4
votes

Our py2neo script ingests abstracts at a rate of about 500,000 a day with Neo4J. For comparison, we ingest 20 million of these abstracts in Solr in one day. We're wondering if this is the expected rate of ingestion for Neo4J or if there is something we can do to increase performance?

We've tried combinations of py2neo version 2 and version 3 and Neo4J Enterprise version 2 and 3. With each combination, the ingestion rate remains about the same. We use batches of 1000 abstracts to increase performance. The abstracts average about 400-500 words, we create 5 additional entities with modest properties then create a relationship between each abstract and the entities. We first ingest the entities and then the relationships (create_unique()) to avoid round trips to the server (no find() or find_one()). We prefer merge() over create() to ensure only one node is created per abstract. We did try create() and the load performance only improved slightly. The bottleneck appears to be on the server side. Our script will create the 1000 transactions quickly, then there is an extended delay during the commit, suggesting any slowdown is from Neo4J server while it processes the transaction.

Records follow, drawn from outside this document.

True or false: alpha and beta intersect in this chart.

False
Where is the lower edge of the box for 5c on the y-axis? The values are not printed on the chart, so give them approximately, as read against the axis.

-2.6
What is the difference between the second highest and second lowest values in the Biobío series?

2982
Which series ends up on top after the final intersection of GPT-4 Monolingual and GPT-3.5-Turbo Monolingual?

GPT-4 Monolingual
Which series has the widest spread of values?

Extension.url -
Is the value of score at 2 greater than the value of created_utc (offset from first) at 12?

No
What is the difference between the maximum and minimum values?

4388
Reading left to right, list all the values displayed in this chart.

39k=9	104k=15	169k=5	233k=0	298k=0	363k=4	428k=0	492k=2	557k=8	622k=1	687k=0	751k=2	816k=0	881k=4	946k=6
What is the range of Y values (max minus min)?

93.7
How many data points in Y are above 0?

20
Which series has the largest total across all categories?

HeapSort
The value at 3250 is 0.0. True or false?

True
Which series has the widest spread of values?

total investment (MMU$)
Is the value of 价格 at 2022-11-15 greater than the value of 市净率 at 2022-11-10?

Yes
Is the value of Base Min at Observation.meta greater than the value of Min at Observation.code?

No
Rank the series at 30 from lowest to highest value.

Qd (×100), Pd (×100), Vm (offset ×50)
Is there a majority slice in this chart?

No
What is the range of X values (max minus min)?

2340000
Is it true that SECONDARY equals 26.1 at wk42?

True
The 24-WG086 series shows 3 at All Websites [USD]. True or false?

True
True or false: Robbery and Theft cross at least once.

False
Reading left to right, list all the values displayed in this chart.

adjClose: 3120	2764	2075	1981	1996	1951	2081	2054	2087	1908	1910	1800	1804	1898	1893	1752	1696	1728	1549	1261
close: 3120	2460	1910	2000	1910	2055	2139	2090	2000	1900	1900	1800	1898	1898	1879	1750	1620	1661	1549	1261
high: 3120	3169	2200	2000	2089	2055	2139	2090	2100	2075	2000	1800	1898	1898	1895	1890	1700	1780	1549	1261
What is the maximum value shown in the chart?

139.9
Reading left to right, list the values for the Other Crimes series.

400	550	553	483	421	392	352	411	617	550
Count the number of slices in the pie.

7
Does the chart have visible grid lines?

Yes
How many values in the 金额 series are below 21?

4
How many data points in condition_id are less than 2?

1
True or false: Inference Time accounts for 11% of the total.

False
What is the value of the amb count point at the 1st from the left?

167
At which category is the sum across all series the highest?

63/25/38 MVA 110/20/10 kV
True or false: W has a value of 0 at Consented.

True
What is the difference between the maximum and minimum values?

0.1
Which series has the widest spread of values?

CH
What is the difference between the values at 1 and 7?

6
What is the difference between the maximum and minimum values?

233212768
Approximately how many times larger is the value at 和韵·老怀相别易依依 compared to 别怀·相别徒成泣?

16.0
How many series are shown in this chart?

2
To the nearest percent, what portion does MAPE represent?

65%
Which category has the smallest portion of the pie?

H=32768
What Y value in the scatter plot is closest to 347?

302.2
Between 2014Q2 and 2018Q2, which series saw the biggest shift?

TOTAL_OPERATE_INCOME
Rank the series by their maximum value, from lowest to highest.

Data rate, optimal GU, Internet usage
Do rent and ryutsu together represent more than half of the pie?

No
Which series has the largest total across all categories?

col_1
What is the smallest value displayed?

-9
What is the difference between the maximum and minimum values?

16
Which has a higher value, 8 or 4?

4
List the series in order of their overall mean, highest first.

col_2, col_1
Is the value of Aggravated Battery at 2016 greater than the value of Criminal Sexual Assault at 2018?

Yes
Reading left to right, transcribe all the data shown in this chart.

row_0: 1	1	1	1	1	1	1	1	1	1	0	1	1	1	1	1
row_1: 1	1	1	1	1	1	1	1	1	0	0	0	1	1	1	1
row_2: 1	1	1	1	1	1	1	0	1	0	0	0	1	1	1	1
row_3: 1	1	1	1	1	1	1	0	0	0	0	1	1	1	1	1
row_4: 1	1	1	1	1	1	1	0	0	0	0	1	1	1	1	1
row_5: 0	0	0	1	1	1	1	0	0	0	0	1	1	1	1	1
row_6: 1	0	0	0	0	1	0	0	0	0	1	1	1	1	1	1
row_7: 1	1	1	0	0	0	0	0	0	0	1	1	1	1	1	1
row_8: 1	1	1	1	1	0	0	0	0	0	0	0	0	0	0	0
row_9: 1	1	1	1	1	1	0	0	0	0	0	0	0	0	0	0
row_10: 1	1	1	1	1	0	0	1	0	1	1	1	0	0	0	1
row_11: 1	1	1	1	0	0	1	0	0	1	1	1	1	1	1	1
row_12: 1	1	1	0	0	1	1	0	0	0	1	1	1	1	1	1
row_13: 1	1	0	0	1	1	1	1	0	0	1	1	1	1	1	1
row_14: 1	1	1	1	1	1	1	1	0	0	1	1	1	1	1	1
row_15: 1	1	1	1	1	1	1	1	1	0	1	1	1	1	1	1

We require a solution that does not wipe the entire Neo4J database. We intend to ingest multiple data streams in parallel in the future so the DB must remain stable.

We prefer Python over Java and prefer py2neo's merge()/create() based transactions over direct Cypher queries.

We were hoping Bolt would give us better performance, but currently a Bolt transaction hangs indefinitely with py2neo v3 / Neo4J 3.0.0 RC1. We also had one instance of the HTTP transaction hanging as well.

Our Neo4J instances use the default configuration.

Our server is a 2 processor, 12 core, Linux host with 32GB of memory.

Any suggestions on how to increase load performance? It would be grand if we could ingest 20 million abstracts into Neo4J in just a few days.

Our ingestion script shows a transaction rate of 54 entity transactions per second. Note that's 54, not 54K:

$ python3 neo-ingestion-rate.py
Number of batches: 8
Entity transactions per batch: 6144
Merge entities: 2016-04-22 16:31:50.599126
All entities committed: 2016-04-22 16:47:08.480335
Entity transactions per second: 53.5494121750082
Relationship transactions per batch: 5120
Merge unique relationships: 2016-04-22 16:47:08.480408
All relationships committed: 2016-04-22 16:49:38.102694
Number of transactions: 40960
Relationship transactions per second: 273.75593641599323

Thanks.

2
This is hard to tell without knowing what your schema and your scripts looks like, especially usage of indices. In general with cypher I have a write throughput of 6k nodes and 27k relationships (both with 3 properties on it) per second on my laptop, so there is a lot of room to investigate first your queries and scripts before the server imo - Christophe Willemsen
We use py2neo transaction=graph.begin() / node=Node() / transaction.merge(node) / transaction.commit(). Our schema is 6 nodes per abstract with relationships from each abstract to the other 5 nodes. We'll try to set up a demo of our slow ingestion rate and post it here to help with the analysis. - Saoirse
don't tell me you do this 6 times for 6 nodes right ? - Christophe Willemsen
We updated the original question with the script we used. Can you spot a flaw that would cause underwhelming performance? - Saoirse

2 Answers

1
votes

How about loading via neo4j-shell? I do the majority of my work in R and simply script the import.

Here is a blog post where I outline the approach. You could mirror it in Python.

The basic idea is take your data, save it to disk, and load via neo4j-shell where you execute cypher scripts that reference those files.

I have found this approach to be helpful when loading larger sets of data. But of course, it all depends on the density of your data, the data model itself, and having the appropriate indexes established.

0
votes

This blog post explains how to import data in bulk:

https://neo4j.com/blog/bulk-data-import-neo4j-3-0/

They claim being able to import ~31M nodes, ~78M relationships in ~3min

They just don't mention the machine this is running on, most likely a cluster.

Still, it shows it should be possible to get much much higher ingestion rate than what you observe.

The Python class likely import one record at a time, when you really want to do bulk inserts.